(Items from a dataset)
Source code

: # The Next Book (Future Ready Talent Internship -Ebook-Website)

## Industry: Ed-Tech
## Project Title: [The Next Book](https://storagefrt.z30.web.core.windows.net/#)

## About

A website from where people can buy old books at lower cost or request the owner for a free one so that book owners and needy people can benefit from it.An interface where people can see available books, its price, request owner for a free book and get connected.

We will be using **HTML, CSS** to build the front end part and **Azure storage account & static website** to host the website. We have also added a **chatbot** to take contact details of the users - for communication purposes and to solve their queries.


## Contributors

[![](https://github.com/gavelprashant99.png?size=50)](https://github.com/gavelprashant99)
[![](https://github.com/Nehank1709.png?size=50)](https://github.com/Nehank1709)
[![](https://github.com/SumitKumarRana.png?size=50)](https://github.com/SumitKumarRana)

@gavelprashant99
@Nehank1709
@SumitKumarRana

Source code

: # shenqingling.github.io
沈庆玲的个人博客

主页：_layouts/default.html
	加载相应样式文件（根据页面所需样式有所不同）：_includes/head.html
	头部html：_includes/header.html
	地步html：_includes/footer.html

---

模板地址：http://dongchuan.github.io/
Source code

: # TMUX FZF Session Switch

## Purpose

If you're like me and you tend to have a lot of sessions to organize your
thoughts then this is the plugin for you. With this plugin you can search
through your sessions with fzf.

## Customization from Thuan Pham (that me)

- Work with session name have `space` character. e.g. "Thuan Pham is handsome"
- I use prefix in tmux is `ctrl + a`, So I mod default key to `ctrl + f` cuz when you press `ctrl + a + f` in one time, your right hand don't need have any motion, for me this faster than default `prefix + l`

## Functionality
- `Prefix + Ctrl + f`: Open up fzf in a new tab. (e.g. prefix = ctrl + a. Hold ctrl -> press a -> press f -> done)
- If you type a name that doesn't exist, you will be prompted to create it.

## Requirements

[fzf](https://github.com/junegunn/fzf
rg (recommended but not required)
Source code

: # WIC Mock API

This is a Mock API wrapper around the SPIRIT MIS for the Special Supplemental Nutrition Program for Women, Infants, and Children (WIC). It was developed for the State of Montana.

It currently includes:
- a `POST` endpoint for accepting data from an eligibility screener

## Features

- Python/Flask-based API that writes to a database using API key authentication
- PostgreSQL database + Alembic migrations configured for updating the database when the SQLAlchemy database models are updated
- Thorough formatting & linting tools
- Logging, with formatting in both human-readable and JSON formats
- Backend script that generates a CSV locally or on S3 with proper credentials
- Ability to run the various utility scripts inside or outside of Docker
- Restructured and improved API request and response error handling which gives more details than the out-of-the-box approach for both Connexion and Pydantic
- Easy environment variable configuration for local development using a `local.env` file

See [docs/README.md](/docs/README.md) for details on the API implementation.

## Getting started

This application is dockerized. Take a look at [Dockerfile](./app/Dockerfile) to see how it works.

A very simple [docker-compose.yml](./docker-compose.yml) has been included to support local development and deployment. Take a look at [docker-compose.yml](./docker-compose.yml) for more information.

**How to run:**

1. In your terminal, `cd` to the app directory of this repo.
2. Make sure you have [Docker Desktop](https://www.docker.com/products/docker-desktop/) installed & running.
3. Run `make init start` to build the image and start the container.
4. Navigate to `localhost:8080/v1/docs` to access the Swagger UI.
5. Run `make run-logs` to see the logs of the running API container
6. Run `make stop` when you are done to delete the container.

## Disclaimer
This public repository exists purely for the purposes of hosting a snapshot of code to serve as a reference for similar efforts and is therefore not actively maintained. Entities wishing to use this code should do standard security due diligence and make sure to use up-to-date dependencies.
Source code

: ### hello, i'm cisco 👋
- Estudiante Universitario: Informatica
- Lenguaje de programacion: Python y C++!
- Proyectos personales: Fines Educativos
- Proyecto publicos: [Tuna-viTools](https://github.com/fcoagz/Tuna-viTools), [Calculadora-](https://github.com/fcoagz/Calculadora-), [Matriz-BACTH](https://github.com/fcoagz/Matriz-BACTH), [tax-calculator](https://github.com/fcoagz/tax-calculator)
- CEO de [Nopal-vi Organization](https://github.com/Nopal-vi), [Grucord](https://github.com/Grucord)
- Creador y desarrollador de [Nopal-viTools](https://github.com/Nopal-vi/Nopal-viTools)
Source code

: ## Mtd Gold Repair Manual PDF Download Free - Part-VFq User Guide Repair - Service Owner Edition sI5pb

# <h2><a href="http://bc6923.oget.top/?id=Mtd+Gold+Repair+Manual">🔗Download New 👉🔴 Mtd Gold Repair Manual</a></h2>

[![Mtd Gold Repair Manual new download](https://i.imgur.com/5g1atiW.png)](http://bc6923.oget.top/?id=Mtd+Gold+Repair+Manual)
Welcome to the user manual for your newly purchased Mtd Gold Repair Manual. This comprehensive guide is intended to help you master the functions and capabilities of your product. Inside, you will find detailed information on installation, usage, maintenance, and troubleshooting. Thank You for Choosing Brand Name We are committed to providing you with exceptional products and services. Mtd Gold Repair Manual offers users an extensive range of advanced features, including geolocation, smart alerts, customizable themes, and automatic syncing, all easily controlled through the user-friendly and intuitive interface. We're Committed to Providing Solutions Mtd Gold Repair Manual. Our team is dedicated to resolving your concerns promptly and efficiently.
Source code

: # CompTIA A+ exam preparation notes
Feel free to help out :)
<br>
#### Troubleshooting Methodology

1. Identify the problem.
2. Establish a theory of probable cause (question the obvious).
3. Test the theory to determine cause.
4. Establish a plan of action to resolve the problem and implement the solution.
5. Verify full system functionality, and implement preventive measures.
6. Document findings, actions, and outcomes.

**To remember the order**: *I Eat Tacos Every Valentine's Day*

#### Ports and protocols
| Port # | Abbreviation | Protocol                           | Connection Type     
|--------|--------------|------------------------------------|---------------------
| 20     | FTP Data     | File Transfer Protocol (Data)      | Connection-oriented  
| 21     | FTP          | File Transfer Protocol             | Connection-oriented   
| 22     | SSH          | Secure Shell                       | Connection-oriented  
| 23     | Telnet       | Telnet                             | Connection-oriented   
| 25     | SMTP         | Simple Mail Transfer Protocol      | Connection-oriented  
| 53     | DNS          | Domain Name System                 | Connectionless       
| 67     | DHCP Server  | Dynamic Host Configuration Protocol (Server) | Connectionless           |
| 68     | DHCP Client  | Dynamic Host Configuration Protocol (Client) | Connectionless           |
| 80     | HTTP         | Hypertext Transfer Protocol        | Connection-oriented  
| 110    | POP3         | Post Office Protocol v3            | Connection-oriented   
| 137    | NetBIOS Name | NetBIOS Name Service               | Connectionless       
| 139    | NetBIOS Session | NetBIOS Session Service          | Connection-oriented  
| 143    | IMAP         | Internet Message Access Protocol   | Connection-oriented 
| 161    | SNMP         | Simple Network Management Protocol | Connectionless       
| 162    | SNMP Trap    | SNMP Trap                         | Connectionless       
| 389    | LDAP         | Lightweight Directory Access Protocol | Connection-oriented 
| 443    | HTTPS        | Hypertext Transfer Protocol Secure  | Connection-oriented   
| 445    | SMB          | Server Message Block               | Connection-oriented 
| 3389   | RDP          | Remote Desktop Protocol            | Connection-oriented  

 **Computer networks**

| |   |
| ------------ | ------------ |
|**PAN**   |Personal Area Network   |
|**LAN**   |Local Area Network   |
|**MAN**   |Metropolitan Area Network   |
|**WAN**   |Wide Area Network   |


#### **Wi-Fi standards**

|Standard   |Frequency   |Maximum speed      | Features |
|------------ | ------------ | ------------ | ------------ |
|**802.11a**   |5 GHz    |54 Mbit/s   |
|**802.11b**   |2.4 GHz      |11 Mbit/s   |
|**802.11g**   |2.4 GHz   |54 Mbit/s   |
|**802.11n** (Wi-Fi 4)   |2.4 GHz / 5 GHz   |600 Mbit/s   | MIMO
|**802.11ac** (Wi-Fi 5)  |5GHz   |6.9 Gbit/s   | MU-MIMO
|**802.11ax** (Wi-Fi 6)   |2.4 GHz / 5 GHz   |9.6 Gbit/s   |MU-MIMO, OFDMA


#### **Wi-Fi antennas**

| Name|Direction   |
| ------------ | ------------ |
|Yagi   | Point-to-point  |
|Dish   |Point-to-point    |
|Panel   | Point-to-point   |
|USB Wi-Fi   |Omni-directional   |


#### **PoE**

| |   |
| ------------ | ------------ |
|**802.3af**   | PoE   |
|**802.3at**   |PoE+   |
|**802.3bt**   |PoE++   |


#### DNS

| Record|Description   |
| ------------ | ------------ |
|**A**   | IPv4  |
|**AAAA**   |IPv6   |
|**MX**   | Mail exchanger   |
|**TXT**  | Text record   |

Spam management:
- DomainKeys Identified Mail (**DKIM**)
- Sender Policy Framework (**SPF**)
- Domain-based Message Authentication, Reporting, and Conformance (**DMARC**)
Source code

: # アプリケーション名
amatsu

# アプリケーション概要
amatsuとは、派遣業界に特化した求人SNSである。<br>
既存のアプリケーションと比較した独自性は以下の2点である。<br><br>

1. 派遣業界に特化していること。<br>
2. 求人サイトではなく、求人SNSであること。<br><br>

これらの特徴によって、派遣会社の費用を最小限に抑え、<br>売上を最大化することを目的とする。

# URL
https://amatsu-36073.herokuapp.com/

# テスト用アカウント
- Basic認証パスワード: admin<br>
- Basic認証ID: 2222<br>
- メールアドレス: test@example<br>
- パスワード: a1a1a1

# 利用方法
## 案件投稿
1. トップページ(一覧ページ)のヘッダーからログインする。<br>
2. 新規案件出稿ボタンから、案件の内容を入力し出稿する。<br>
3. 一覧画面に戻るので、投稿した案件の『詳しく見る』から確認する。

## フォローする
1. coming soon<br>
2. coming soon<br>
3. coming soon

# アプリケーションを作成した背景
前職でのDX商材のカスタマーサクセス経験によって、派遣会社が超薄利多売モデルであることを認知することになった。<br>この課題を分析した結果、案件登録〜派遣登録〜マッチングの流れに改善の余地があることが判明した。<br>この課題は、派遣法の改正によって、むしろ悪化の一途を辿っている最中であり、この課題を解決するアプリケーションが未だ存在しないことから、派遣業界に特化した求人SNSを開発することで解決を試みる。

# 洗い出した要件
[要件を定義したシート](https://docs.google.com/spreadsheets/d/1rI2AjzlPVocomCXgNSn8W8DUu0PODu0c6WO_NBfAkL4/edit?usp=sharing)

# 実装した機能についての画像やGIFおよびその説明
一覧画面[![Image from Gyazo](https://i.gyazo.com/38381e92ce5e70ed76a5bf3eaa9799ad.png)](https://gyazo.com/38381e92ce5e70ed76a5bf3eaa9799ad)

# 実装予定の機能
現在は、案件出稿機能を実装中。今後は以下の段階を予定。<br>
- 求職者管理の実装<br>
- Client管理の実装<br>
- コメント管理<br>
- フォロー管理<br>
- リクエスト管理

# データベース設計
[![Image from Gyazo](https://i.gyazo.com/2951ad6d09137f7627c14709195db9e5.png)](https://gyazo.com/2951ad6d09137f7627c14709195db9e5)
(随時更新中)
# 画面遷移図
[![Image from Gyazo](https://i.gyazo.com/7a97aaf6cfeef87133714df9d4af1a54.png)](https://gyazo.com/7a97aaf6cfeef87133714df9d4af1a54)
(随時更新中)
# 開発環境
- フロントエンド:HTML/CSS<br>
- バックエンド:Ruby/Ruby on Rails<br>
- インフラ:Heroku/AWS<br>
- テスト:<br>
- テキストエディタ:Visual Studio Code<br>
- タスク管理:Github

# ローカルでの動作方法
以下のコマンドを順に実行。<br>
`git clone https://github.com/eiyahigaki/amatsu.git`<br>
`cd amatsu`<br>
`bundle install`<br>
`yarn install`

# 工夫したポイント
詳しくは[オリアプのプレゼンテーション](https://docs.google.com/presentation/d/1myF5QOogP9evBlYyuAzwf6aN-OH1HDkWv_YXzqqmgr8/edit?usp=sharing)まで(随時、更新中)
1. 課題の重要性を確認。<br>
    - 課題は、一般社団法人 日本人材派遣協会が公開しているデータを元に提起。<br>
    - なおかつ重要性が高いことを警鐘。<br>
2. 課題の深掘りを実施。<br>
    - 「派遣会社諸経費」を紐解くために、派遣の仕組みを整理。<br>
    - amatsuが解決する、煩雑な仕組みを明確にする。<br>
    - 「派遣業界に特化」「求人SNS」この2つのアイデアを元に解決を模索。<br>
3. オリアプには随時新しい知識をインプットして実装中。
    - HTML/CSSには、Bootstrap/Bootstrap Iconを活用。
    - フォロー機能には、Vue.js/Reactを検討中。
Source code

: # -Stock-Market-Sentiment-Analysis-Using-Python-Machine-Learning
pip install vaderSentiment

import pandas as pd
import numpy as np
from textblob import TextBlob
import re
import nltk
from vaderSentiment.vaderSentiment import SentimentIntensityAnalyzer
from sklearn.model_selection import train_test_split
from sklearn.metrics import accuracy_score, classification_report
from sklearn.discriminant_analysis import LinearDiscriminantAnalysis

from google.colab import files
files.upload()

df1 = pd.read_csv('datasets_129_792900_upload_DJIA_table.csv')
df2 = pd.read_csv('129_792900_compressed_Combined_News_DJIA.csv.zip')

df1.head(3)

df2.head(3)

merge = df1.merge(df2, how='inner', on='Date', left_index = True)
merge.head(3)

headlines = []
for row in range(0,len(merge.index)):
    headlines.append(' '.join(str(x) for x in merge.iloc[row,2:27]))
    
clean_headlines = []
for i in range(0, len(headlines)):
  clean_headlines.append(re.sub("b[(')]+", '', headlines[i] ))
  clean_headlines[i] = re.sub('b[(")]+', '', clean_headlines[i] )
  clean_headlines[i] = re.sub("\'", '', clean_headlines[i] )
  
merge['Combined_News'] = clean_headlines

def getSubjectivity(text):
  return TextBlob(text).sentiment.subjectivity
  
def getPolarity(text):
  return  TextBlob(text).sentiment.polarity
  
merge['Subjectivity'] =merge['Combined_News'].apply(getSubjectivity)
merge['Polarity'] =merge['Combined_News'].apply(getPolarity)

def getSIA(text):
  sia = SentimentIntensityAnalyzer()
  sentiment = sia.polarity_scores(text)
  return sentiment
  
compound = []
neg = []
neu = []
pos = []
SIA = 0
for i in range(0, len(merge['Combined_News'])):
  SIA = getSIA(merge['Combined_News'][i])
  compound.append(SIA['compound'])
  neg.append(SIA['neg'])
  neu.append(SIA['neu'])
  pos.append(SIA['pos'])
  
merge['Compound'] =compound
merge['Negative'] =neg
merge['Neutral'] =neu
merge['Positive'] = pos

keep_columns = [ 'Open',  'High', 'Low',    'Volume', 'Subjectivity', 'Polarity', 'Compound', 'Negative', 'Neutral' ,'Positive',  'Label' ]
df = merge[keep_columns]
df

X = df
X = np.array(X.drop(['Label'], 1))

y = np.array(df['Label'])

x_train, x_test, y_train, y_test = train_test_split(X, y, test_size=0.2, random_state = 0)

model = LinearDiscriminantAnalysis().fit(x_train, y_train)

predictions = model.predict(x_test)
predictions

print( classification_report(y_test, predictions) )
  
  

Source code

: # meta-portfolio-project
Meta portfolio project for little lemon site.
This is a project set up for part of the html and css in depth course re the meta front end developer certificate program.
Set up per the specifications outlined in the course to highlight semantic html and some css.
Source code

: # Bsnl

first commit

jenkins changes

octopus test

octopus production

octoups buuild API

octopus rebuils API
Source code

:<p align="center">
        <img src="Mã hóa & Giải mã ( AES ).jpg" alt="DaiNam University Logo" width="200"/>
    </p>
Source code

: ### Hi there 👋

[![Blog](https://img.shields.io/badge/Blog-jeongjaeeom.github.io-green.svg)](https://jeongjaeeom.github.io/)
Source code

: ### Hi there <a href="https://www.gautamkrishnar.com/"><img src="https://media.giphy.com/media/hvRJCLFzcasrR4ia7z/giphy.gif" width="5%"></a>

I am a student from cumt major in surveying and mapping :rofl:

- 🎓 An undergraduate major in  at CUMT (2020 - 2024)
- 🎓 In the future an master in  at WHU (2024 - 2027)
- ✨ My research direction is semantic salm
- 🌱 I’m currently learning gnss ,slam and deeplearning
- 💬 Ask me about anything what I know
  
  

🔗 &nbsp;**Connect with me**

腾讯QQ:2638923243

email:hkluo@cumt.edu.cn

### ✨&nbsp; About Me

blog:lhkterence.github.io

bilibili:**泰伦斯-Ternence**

### Problem to work on
Reproduce only the lines above spanning from the line containing "2. coming soon<br>" through the line containing "[要件を定義したシート](h", word for word.

### Response for this exercise
2. coming soon<br>
3. coming soon

# アプリケーションを作成した背景
前職でのDX商材のカスタマーサクセス経験によって、派遣会社が超薄利多売モデルであることを認知することになった。<br>この課題を分析した結果、案件登録〜派遣登録〜マッチングの流れに改善の余地があることが判明した。<br>この課題は、派遣法の改正によって、むしろ悪化の一途を辿っている最中であり、この課題を解決するアプリケーションが未だ存在しないことから、派遣業界に特化した求人SNSを開発することで解決を試みる。

# 洗い出した要件
[要件を定義したシート](https://docs.google.com/spreadsheets/d/1rI2AjzlPVocomCXgNSn8W8DUu0PODu0c6WO_NBfAkL4/edit?usp=sharing)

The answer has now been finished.